Transform this regression problem into a binary classifier and clean up the feature set. You can choose whether or not to include nutritional information, but try to cut your feature set down to the 30 most valuable features.

Good luck!

In [61]:
review = X
review['rating'] = Y

table = review.pivot_table(review, index=['rating'], aggfunc=np.average, margins=True, )


table = table.transpose().sort_values(by='All', ascending=False)


table.columns = ['Low','High','All']
table['PercentBoost'] = round((table['High'] - table['Low']) / table.Low * 100,2)
table.sort_values(by='PercentBoost', ascending=False)
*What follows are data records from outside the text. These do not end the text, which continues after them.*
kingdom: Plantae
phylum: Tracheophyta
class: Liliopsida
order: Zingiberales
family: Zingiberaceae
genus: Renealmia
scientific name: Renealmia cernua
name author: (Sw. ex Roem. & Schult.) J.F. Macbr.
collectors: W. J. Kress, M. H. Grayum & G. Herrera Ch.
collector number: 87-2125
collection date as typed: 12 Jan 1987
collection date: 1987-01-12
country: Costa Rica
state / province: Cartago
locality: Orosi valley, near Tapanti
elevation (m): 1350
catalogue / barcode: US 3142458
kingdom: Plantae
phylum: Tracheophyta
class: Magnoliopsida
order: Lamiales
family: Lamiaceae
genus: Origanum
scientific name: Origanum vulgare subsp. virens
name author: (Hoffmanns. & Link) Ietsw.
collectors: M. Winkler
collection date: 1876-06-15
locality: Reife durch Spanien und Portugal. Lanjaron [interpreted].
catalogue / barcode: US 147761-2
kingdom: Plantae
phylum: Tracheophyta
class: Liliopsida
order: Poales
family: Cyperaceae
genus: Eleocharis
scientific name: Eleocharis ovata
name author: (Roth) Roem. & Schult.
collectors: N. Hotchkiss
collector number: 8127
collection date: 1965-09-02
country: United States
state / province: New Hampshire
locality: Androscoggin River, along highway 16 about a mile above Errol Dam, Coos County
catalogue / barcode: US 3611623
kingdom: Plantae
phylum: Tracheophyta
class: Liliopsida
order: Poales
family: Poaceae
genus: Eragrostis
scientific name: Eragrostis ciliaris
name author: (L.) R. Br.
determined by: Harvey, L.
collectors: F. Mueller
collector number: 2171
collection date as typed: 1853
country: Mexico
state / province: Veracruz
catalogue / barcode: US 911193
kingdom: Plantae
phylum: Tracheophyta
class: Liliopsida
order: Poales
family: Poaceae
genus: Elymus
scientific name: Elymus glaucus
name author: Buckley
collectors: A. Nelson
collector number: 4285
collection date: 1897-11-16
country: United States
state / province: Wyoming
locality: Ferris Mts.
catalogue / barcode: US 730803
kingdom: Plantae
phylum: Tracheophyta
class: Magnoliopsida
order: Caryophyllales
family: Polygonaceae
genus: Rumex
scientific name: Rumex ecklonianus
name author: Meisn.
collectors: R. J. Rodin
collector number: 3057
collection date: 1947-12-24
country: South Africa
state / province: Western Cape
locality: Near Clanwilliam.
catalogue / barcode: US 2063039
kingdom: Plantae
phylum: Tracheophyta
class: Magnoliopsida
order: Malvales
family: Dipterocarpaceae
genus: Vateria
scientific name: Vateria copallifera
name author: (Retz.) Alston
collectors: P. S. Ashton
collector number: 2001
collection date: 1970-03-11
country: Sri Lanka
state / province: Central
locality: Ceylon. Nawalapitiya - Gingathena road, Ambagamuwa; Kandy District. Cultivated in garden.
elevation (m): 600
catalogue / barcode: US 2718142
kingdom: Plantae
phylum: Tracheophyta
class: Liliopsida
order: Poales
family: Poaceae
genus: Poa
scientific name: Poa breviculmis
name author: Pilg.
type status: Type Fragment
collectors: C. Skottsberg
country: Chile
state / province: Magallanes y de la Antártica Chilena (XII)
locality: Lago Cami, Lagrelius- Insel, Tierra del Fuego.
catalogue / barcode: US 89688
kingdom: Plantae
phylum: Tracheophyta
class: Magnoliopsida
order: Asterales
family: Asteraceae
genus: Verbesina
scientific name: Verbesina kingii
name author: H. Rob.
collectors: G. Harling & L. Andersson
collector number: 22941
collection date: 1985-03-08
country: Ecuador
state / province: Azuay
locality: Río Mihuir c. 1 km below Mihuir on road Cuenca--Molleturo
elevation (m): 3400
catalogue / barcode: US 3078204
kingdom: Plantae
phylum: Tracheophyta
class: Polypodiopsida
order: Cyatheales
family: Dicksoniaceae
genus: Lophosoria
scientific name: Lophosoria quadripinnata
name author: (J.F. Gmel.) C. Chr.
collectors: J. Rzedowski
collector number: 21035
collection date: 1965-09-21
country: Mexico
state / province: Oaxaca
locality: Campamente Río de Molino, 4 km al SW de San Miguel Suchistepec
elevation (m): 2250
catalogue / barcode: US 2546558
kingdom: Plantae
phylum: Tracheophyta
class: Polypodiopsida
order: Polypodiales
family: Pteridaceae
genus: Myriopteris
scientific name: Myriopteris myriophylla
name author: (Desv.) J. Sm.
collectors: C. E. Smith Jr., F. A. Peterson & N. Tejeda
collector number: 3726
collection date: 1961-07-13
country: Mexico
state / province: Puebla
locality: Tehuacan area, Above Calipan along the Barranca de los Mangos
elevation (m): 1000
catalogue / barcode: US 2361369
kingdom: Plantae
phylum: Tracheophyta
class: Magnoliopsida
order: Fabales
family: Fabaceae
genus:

Unnamed: 0,Low,High,All,PercentBoost
stuffing/dressing,0.003114,0.010151,0.006882,226.02
goat cheese,0.009878,0.020022,0.01531,102.7
father's day,0.009985,0.018812,0.014712,88.4
meat,0.009663,0.01816,0.014213,87.93
roast,0.04767,0.081579,0.065829,71.13
grill,0.020507,0.034736,0.028127,69.39
thanksgiving,0.054005,0.088936,0.072711,64.68
christmas,0.038866,0.063047,0.051815,62.22
backyard bbq,0.035967,0.056156,0.046778,56.13
grill/barbecue,0.042517,0.065934,0.055057,55.08


When you've finished that, also take a moment to think about bias. Is there anything in this dataset that makes you think it could be biased, perhaps extremely so?

There is. Several things in fact, but most glaringly is that we don't actually have a random sample. It could be, and probably is, that the people more likely to choose some kinds of recipes are more likely to give high reviews.

After all, people who eat chocolate _might_ just be happier people.